**WORK TO COMPLETE**. I'd like the listing below copied exactly, with the images left out.

SOURCE DATA Block Start

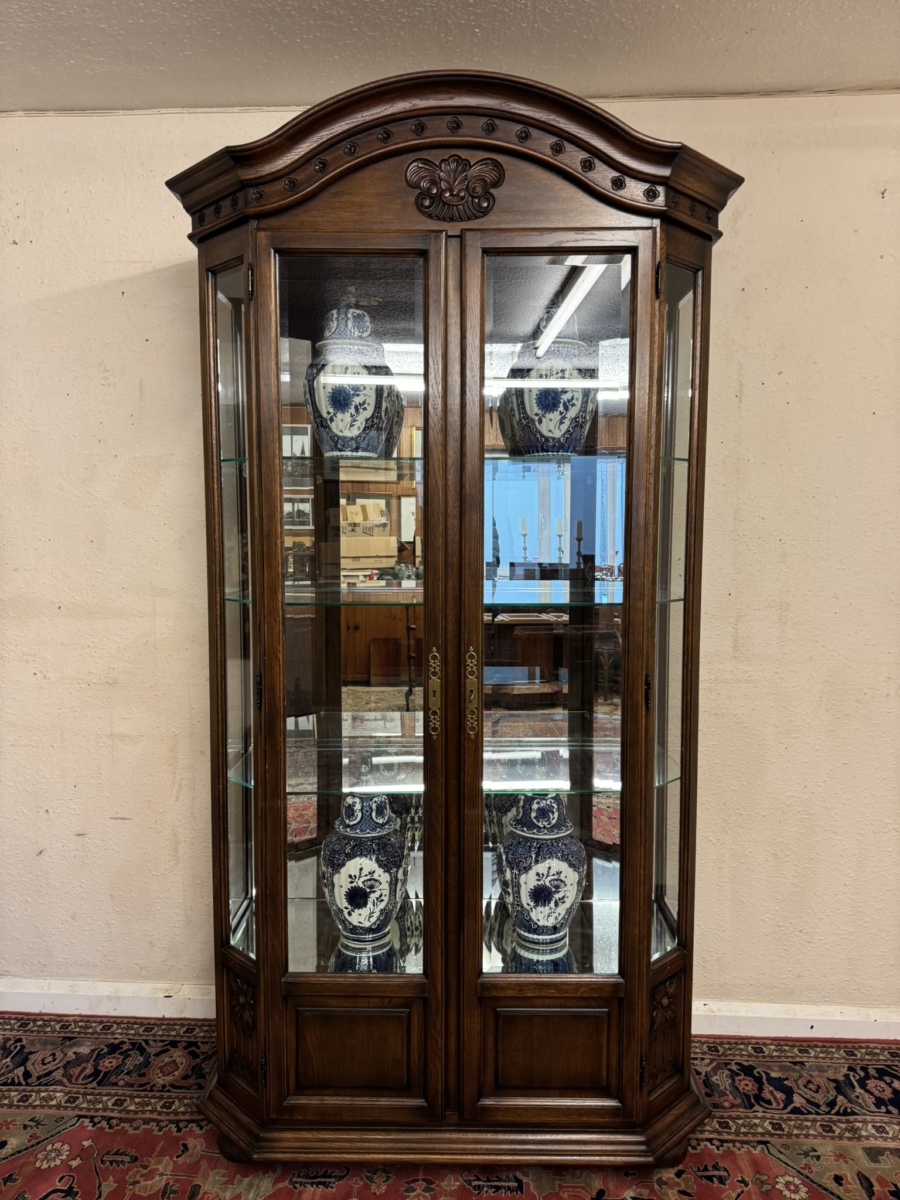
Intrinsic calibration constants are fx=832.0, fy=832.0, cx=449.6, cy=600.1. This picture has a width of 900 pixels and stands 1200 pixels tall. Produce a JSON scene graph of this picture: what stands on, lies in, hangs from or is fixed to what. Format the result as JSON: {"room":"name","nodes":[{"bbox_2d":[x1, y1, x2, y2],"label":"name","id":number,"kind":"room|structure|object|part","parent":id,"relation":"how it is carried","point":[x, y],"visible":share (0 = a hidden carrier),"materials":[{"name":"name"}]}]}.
{"room":"shop","nodes":[
{"label":"shop","id":0,"kind":"room"},
{"bbox_2d":[0,0,899,113],"label":"ceiling","id":1,"kind":"structure","parent":0,"point":[888,76],"materials":[{"name":"white paint"}]},
{"bbox_2d":[0,1011,899,1199],"label":"rug","id":2,"kind":"structure","parent":0,"point":[38,1133],"materials":[{"name":"red carpet"}]},
{"bbox_2d":[174,70,740,1177],"label":"display cabinet","id":3,"kind":"object","parent":2,"relation":"on","point":[426,964],"visible":0.96,"materials":[{"name":"brown wood"}]},
{"label":"door","id":4,"kind":"part","parent":3,"relation":"part of","materials":[{"name":"brown glass"}]},
{"label":"panel","id":5,"kind":"part","parent":3,"relation":"part of","materials":[{"name":"brown wood"}]},
{"bbox_2d":[320,793,406,952],"label":"ginger jar","id":6,"kind":"object","parent":3,"relation":"in","point":[349,896],"visible":0.95,"materials":[{"name":"blue ceramic"}]},
{"label":"brass handle","id":7,"kind":"part","parent":3,"relation":"part of","materials":[{"name":"gold metal"}]},
{"label":"plinth base","id":8,"kind":"part","parent":3,"relation":"part of","materials":[{"name":"brown wood"}]},
{"bbox_2d":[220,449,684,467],"label":"glass shelf","id":9,"kind":"object","parent":3,"relation":"in","point":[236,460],"visible":0.47,"materials":[{"name":"glass"}]},
{"bbox_2d":[304,305,401,459],"label":"ginger jar","id":10,"kind":"object","parent":9,"relation":"on","point":[330,402],"visible":0.86,"materials":[{"name":"ceramic"}]},
{"bbox_2d":[499,325,595,457],"label":"ginger jar","id":11,"kind":"object","parent":9,"relation":"on","point":[555,404],"visible":0.82,"materials":[{"name":"blue ceramic"}]},
{"bbox_2d":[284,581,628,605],"label":"glass shelf","id":12,"kind":"object","parent":3,"relation":"in","point":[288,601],"visible":0.61,"materials":[{"name":"glass"}]},
{"bbox_2d":[237,743,678,798],"label":"glass shelf","id":13,"kind":"object","parent":3,"relation":"in","point":[668,780],"visible":0.53,"materials":[{"name":"glass"}]},
{"label":"brass handle","id":14,"kind":"part","parent":3,"relation":"part of","materials":[{"name":"gold metal"}]},
{"bbox_2d":[498,793,585,952],"label":"ginger jar","id":15,"kind":"object","parent":3,"relation":"in","point":[537,896],"visible":0.96,"materials":[{"name":"blue ceramic"}]},
{"label":"panel","id":16,"kind":"part","parent":3,"relation":"part of","materials":[{"name":"brown wood"}]},
{"label":"door","id":17,"kind":"part","parent":3,"relation":"part of","materials":[{"name":"brown glass"}]},
{"label":"hinge","id":18,"kind":"part","parent":3,"relation":"part of","materials":[{"name":"metal"}]},
{"bbox_2d":[0,92,899,1031],"label":"wall","id":19,"kind":"structure","parent":0,"point":[772,379],"materials":[{"name":"beige paint"}]},
{"bbox_2d":[0,978,217,1019],"label":"baseboard","id":20,"kind":"structure","parent":19,"relation":"attached to","point":[122,1007],"materials":[{"name":"white paint"}]},
{"bbox_2d":[691,1000,899,1040],"label":"baseboard","id":21,"kind":"structure","parent":19,"relation":"attached to","point":[742,1014],"materials":[{"name":"white paint"}]}
]}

SOURCE DATA Block End

**ANSWER SECTION**.
Intrinsic calibration constants are fx=832.0, fy=832.0, cx=449.6, cy=600.1. This picture has a width of 900 pixels and stands 1200 pixels tall. Produce a JSON scene graph of this picture: what stands on, lies in, hangs from or is fixed to what. Format the result as JSON: {"room":"name","nodes":[{"bbox_2d":[x1, y1, x2, y2],"label":"name","id":number,"kind":"room|structure|object|part","parent":id,"relation":"how it is carried","point":[x, y],"visible":share (0 = a hidden carrier),"materials":[{"name":"name"}]}]}.
{"room":"shop","nodes":[
{"label":"shop","id":0,"kind":"room"},
{"bbox_2d":[0,0,899,113],"label":"ceiling","id":1,"kind":"structure","parent":0,"point":[888,76],"materials":[{"name":"white paint"}]},
{"bbox_2d":[0,1011,899,1199],"label":"rug","id":2,"kind":"structure","parent":0,"point":[38,1133],"materials":[{"name":"red carpet"}]},
{"bbox_2d":[174,70,740,1177],"label":"display cabinet","id":3,"kind":"object","parent":2,"relation":"on","point":[426,964],"visible":0.96,"materials":[{"name":"brown wood"}]},
{"label":"door","id":4,"kind":"part","parent":3,"relation":"part of","materials":[{"name":"brown glass"}]},
{"label":"panel","id":5,"kind":"part","parent":3,"relation":"part of","materials":[{"name":"brown wood"}]},
{"bbox_2d":[320,793,406,952],"label":"ginger jar","id":6,"kind":"object","parent":3,"relation":"in","point":[349,896],"visible":0.95,"materials":[{"name":"blue ceramic"}]},
{"label":"brass handle","id":7,"kind":"part","parent":3,"relation":"part of","materials":[{"name":"gold metal"}]},
{"label":"plinth base","id":8,"kind":"part","parent":3,"relation":"part of","materials":[{"name":"brown wood"}]},
{"bbox_2d":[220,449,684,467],"label":"glass shelf","id":9,"kind":"object","parent":3,"relation":"in","point":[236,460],"visible":0.47,"materials":[{"name":"glass"}]},
{"bbox_2d":[304,305,401,459],"label":"ginger jar","id":10,"kind":"object","parent":9,"relation":"on","point":[330,402],"visible":0.86,"materials":[{"name":"ceramic"}]},
{"bbox_2d":[499,325,595,457],"label":"ginger jar","id":11,"kind":"object","parent":9,"relation":"on","point":[555,404],"visible":0.82,"materials":[{"name":"blue ceramic"}]},
{"bbox_2d":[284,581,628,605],"label":"glass shelf","id":12,"kind":"object","parent":3,"relation":"in","point":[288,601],"visible":0.61,"materials":[{"name":"glass"}]},
{"bbox_2d":[237,743,678,798],"label":"glass shelf","id":13,"kind":"object","parent":3,"relation":"in","point":[668,780],"visible":0.53,"materials":[{"name":"glass"}]},
{"label":"brass handle","id":14,"kind":"part","parent":3,"relation":"part of","materials":[{"name":"gold metal"}]},
{"bbox_2d":[498,793,585,952],"label":"ginger jar","id":15,"kind":"object","parent":3,"relation":"in","point":[537,896],"visible":0.96,"materials":[{"name":"blue ceramic"}]},
{"label":"panel","id":16,"kind":"part","parent":3,"relation":"part of","materials":[{"name":"brown wood"}]},
{"label":"door","id":17,"kind":"part","parent":3,"relation":"part of","materials":[{"name":"brown glass"}]},
{"label":"hinge","id":18,"kind":"part","parent":3,"relation":"part of","materials":[{"name":"metal"}]},
{"bbox_2d":[0,92,899,1031],"label":"wall","id":19,"kind":"structure","parent":0,"point":[772,379],"materials":[{"name":"beige paint"}]},
{"bbox_2d":[0,978,217,1019],"label":"baseboard","id":20,"kind":"structure","parent":19,"relation":"attached to","point":[122,1007],"materials":[{"name":"white paint"}]},
{"bbox_2d":[691,1000,899,1040],"label":"baseboard","id":21,"kind":"structure","parent":19,"relation":"attached to","point":[742,1014],"materials":[{"name":"white paint"}]}
]}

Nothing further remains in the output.